Since early 2019, researchers have been recording and analyzing marsquakes as part of the InSight mission. This relies on a seismometer whose data acquisition and control electronics were developed at ETH Zurich. The data that will help determine the formation and evolution of Mars and, by extension, the entire solar system.
We know that Earth is made up of shells: a thin crust of light, solid rock surrounds a thick mantle of heavy, viscous rock, which in turn envelopes a core consisting mainly of iron and nickel. Terrestrial planets, including Mars, have been assumed to have a similar structure.
“Now seismic data has confirmed that Mars presumably was once completely molten before dividing into the crust, mantle, and core we see today, but that these are different from Earth’s,” says Amir Khan, a scientist at the Institute of Geophysics at ETH Zurich and at the Physics Institute at the University of Zurich. He and colleague Simon Stähler analyzed data from NASA’s InSight mission, which ETH Zurich participates in under the leadership of professor Domenico Giardini.
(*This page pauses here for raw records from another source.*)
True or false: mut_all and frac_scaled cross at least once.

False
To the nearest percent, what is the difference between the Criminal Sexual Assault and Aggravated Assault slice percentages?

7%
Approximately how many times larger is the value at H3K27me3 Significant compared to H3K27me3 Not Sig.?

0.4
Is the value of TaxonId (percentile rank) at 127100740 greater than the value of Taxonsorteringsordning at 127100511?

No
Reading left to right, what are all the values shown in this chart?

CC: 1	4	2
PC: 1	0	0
The crust, mantle, and core of Mars
The researchers have discovered that the Martian crust under the probe’s landing site near the Martian equator is between 15 and 47 kilometers (9.3 to 29 miles) thick. Such a thin crust must contain a relatively high proportion of radioactive elements, which calls into question previous models of the chemical composition of the entire crust.
Beneath the crust comes the mantle with the lithosphere of more solid rock reaching 400–600 kilometers down—twice as deep as on Earth. This could be because there is now only one continental plate on Mars, in contrast to Earth with its seven large mobile plates. “The thick lithosphere fits well with the model of Mars as a ‘one-plate planet,'” Khan concludes.
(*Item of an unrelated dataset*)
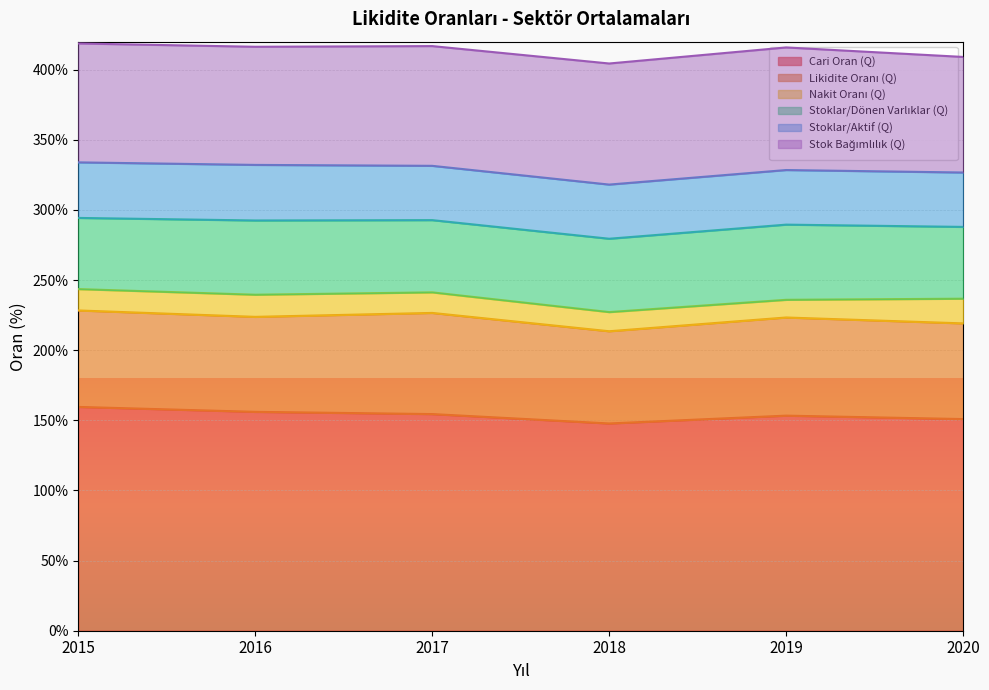

Which series has the widest spread of values?

Cari Oran (Q)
The measurements also show that the Martian mantle is mineralogically similar to Earth’s upper mantle. “In that sense, the Martian mantle is a simpler version of Earth’s mantle.” But the seismology also reveals differences in chemical composition. The Martian mantle, for example, contains more iron than Earth’s. However, theories as to the complexity of the layering of the Martian mantle also depend on the size of the underlying core—and here, too, the researchers have come to new conclusions.
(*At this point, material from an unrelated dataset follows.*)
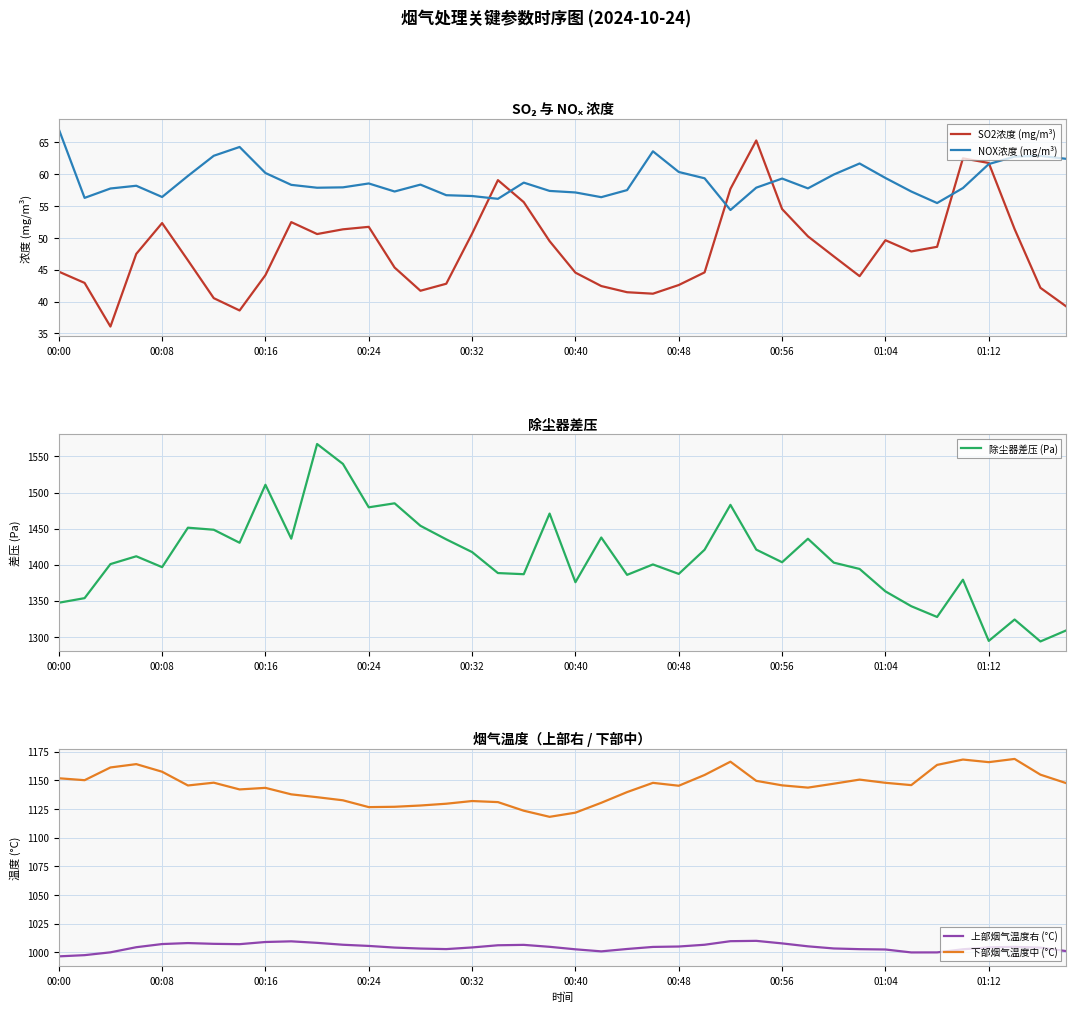

True or false: SO2浓度 (mg/m³) and 下部烟气温度中 (°C) intersect in this chart.

False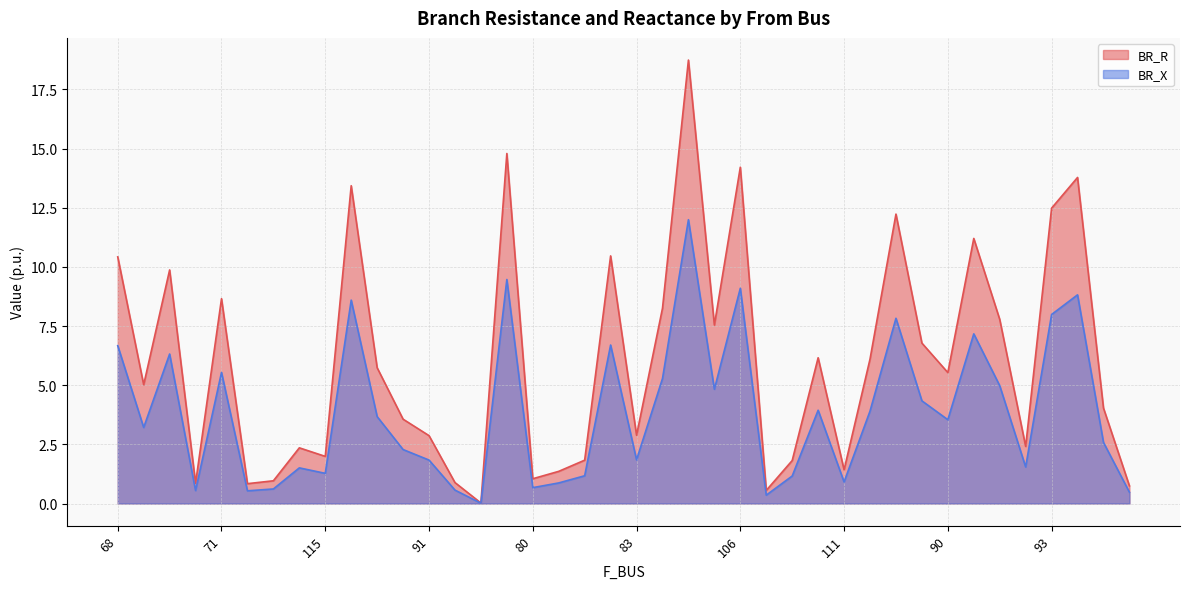

Which series has the largest total across all categories?

BR_R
The Martian core has a radius of about 1,840 kilometers (1,143 miles), making it a good 200 kilometers (124 miles) larger than had been assumed 15 years ago, when the InSight mission was planned.
“Having determined the radius of the core, we can now calculate its density,” Stähler says.
“If the core radius is large, the density of the core must be relatively low,” he explains: “That means the core must contain a large proportion of lighter elements in addition to iron and nickel.” These include sulphur, oxygen, carbon, and hydrogen, and make up an unexpectedly large proportion. The researchers conclude that the composition of the entire planet is not yet fully understood. Nonetheless, the current investigations confirm that the core is liquid—as suspected—even if Mars no longer has a magnetic field.
The researchers obtained the new results by analyzing various seismic waves generated by marsquakes. “We could already see different waves in the InSight data, so we knew how far away from the lander these quake epicenters were on Mars,” Giardini says.
To be able to say something about a planet’s inner structure calls for quake waves that are reflected at or below the surface or at the core. Now, for the first time, researchers have succeeded in observing and analyzing such waves on Mars.
“The InSight mission was a unique opportunity to capture this data,” Giardini says. The data stream will end in a year when the lander’s solar cells are no longer able to produce enough power. “But we’re far from finished analyzing all the data—Mars still presents us with many mysteries, most notably whether it formed at the same time and from the same material as our Earth.”
It is especially important to understand how the internal dynamics of Mars led it to lose its active magnetic field and all surface water. “This will give us an idea of whether and how these processes might be occurring on our planet,” Giardini explains. “That’s our reason why we are on Mars, to study its anatomy.”